El Rey ya había actuado, y el castigo ya se había llevado a cabo, razón por la cual no les concedió una audiencia por la mañana.
De repente, sus peticiones tenían mucho menos peso ahora.
A su derecha, la expresión de Zarek se tensó ligeramente.
«Así que es esto… Padre de verdad que lo protege bien», pensó.
Un destello de molestia brilló en sus ojos antes de que la ocultara rápidamente.
Junto al Rey, la Reina Lysandra permaneció serena, pero su humor era inequívocamente bueno.
Presenciar el castigo fue suficiente para ella.
Pero lo que le complació aún más fue ver al Rey llevarlo a cabo él mismo.
El Rey Sebastián continuó.
—Les aseguro a nuestros estimados invitados —dijo con voz firme— que tal incidente no volverá a ocurrir en ninguna reunión futura.
Los Ministros Humanos escucharon atentamente.
—Y en cuanto a la novia política —añadió—, su seguridad sigue siendo nuestra máxima prioridad.
Ella es el símbolo de la paz entre nuestros reinos.
Siguieron algunos asentimientos.
Luego, el Rey continuó, cambiando el tono del momento.
—Hace muchos años —dijo—, yo también formé una unión con su gente.
Una mujer Humana, que me dio a mi tercer hijo.
Su mirada se desvió ligeramente.
—Rowan.
Todas las miradas se dirigieron brevemente hacia el Tercer Príncipe.
—Desafortunadamente, ella falleció debido a una enfermedad antes de que él cumpliera su segundo año —continuó Sebastián—.

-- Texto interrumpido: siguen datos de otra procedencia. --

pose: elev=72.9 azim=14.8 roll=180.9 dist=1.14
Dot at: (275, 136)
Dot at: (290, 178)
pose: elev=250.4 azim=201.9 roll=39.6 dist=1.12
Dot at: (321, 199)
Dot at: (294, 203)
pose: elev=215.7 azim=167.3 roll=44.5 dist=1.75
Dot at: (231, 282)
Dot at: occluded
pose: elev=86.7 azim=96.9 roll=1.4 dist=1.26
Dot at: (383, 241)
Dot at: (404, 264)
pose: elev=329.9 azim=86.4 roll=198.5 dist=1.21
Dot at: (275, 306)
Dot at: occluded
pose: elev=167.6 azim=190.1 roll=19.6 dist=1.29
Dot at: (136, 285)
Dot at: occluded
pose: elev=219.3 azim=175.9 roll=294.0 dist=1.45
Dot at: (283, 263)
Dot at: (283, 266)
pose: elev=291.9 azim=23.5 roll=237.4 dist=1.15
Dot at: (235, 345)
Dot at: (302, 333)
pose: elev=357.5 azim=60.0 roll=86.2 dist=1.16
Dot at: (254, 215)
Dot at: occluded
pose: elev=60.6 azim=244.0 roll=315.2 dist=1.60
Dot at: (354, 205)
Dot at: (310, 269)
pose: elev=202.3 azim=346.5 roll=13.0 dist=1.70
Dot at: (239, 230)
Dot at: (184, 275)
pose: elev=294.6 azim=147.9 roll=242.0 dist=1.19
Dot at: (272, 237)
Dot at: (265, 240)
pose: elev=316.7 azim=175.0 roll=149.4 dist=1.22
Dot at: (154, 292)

Pero la Reina lo acogió y lo crio como si fuera suyo.
Hubo una pausa.
Luego los Ministros Humanos asintieron en señal de reconocimiento.
Recordaban lo que pasó en aquel entonces.
El Tercer Príncipe, en efecto, era hijo de una mujer Humana.
En ese preciso momento, la tensión entre ellos disminuyó.
Si una mujer Humana había sido una vez consorte real aquí… Si su hijo todavía estaba entre ellos, entonces quizás Amara estaría a salvo… Quizás los hijos que pudiera tener serían aceptados.
En su asiento, Amara estaba visiblemente sorprendida.
Su mirada se desvió brevemente hacia Rowan, procesando esta nueva información.
«¿Una Humana… había dado a luz a un príncipe aquí?», pensó para sí.
No lo sabía.
En el centro, el Rey Sebastián levantó su copa de vino.
—Por la paz —declaró.
Inmediatamente, todos se pusieron de pie y levantaron sus copas.
—Por la paz.
Luego bebieron y se sentaron.
La música se reanudó.
Poco después, el portavoz de los Ministros Humanos se puso de pie.
Hizo una reverencia respetuosa al Rey Sebastián y habló cordialmente, expresando gratitud por las palabras de tranquilidad.
Luego, con un gesto, hizo una señal hacia adelante.
Se presentaron regalos: ofrendas cuidadosamente preparadas traídas del Reino Humano.
El Rey Sebastián asintió, claramente complacido.
—Tienen mi agradecimiento.
El intercambio fue fluido y diplomático.
A medida que pasaba el momento, la atmósfera se relajó aún más.
La música continuó, y el primer grupo de artistas de la noche entró en el recinto y tomó sus posiciones.